Advanced Environment Features¶
Once you have the basics working, you might want to add more sophisticated features:
Adding Rendering¶
def render(self):
"""Render the environment for human viewing."""
if self.render_mode == "human":
# Print a simple ASCII representation
for y in range(self.size - 1, -1, -1): # Top to bottom
row = ""
for x in range(self.size):
if np.array_equal([x, y], self._agent_location):
row += "A " # Agent
elif np.array_equal([x, y], self._target_location):
row += "T " # Target
else:
row += ". " # Empty
print(row)
print()
Parameterized Environments¶
def __init__(self, size: int = 5, reward_scale: float = 1.0, step_penalty: float = 0.0):
self.size = size
self.reward_scale = reward_scale
self.step_penalty = step_penalty
# ... rest of init ...
def step(self, action):
# ... movement logic ...
# Flexible reward calculation
if terminated:
reward = self.reward_scale # Success reward
else:
reward = -self.step_penalty # Step penalty (0 by default)
Real-World Environment Design Tips¶
Start Simple, Add Complexity Gradually¶
First: Get basic movement and goal-reaching working
Then: Add obstacles, multiple goals, or time pressure
Finally: Add complex dynamics, partial observability, or multi-agent interactions
Design for Learning¶
Clear Success Criteria: Agent should know when it’s doing well
Reasonable Difficulty: Not too easy (trivial) or too hard (impossible)
Consistent Rules: Same action in same state should have same effect
Informative Observations: Include everything needed for optimal decisions
Think About Your Research Question¶
Navigation: Focus on spatial reasoning and path planning
Control: Emphasize dynamics, stability, and continuous actions
Strategy: Include partial information, opponent modeling, or long-term planning
Optimization: Design clear trade-offs and resource constraints
Next Steps¶
Congratulations! You now know how to create custom RL environments. Here’s what to explore next:
Add rendering to visualize your environment (complete tutorial)

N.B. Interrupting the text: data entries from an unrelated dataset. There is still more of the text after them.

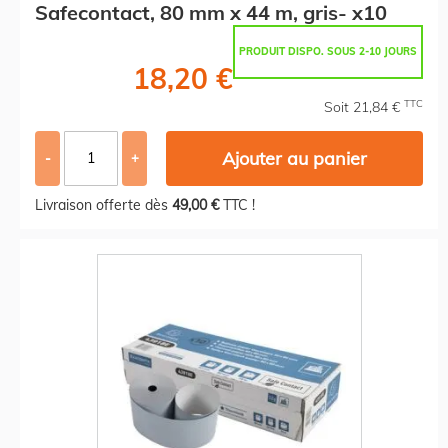
Safecontact, 80 mm x 44 m, gris- x10
PRODUIT DISPO. SOUS 2-10 JOURS
18,20 €
TTC
Soit 21,84 €
Ajouter au panier
-
+
Livraison offerte dès
49,00 €
TTC !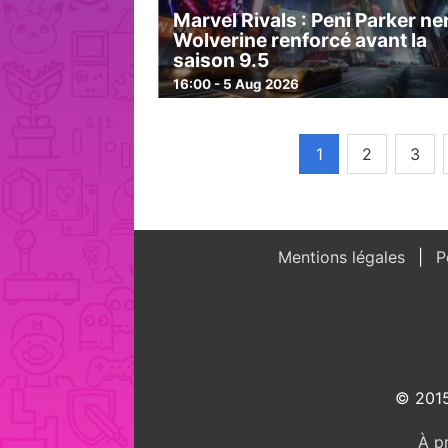
Marvel Rivals : Peni Parker ne
Wolverine renforcé avant la
saison 9.5
16:00 - 5 Aug 2026
1
2
3
Mentions légales
Po
© 2015
À p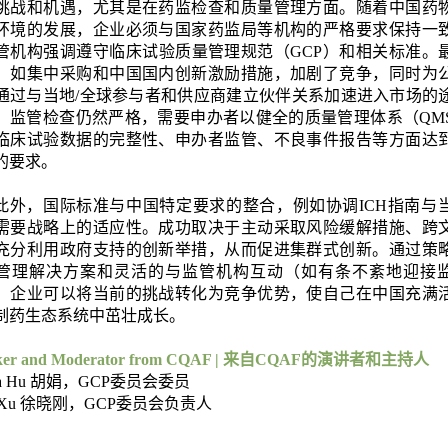
挑战和机遇，尤其是在药监检查和质量管理方面。随着中国药
环境的发展，企业必须与国家药监局等机构的严格要求保持一
管机构强调遵守临床试验质量管理规范（GCP）和相关标准。
，如集中采购和中国国内创新激励措施，加剧了竞争，同时为
通过与当地/全球参与者和供应商建立伙伴关系加速进入市场的
，监管检查仍然严格，需要申办者以健全的质量管理体系（QM
临床试验数据的完整性、申办者监管、不良事件报告等方面达
的要求。
此外，国际标准与中国特定要求的整合，例如协调ICH指南与
需要战略上的适应性。成功取决于主动采取风险缓解措施、跨
充分利用政府支持的创新举措，从而促进集群式创新。通过策
管理解决方案和灵活的与监管机构互动（如有条不紊地迎接
，企业可以将当前的挑战转化为竞争优势，使自己在中国充满
制药生态系统中茁壮成长。
ker and Moderator from CQAF |
来自CQAF的演讲者和主持人
a Hu 胡娟，GCP委员会委员
n Xu 徐晓刚，GCP委员会负责人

Train an agent on your custom environment (training guide)
Experiment with different reward functions to see how they affect learning
Try wrapper combinations to modify your environment’s behavior
Create more complex environments with obstacles, multiple agents, or continuous actions
The key to good environment design is iteration - start simple, test thoroughly, and gradually add complexity as needed for your research or application goals.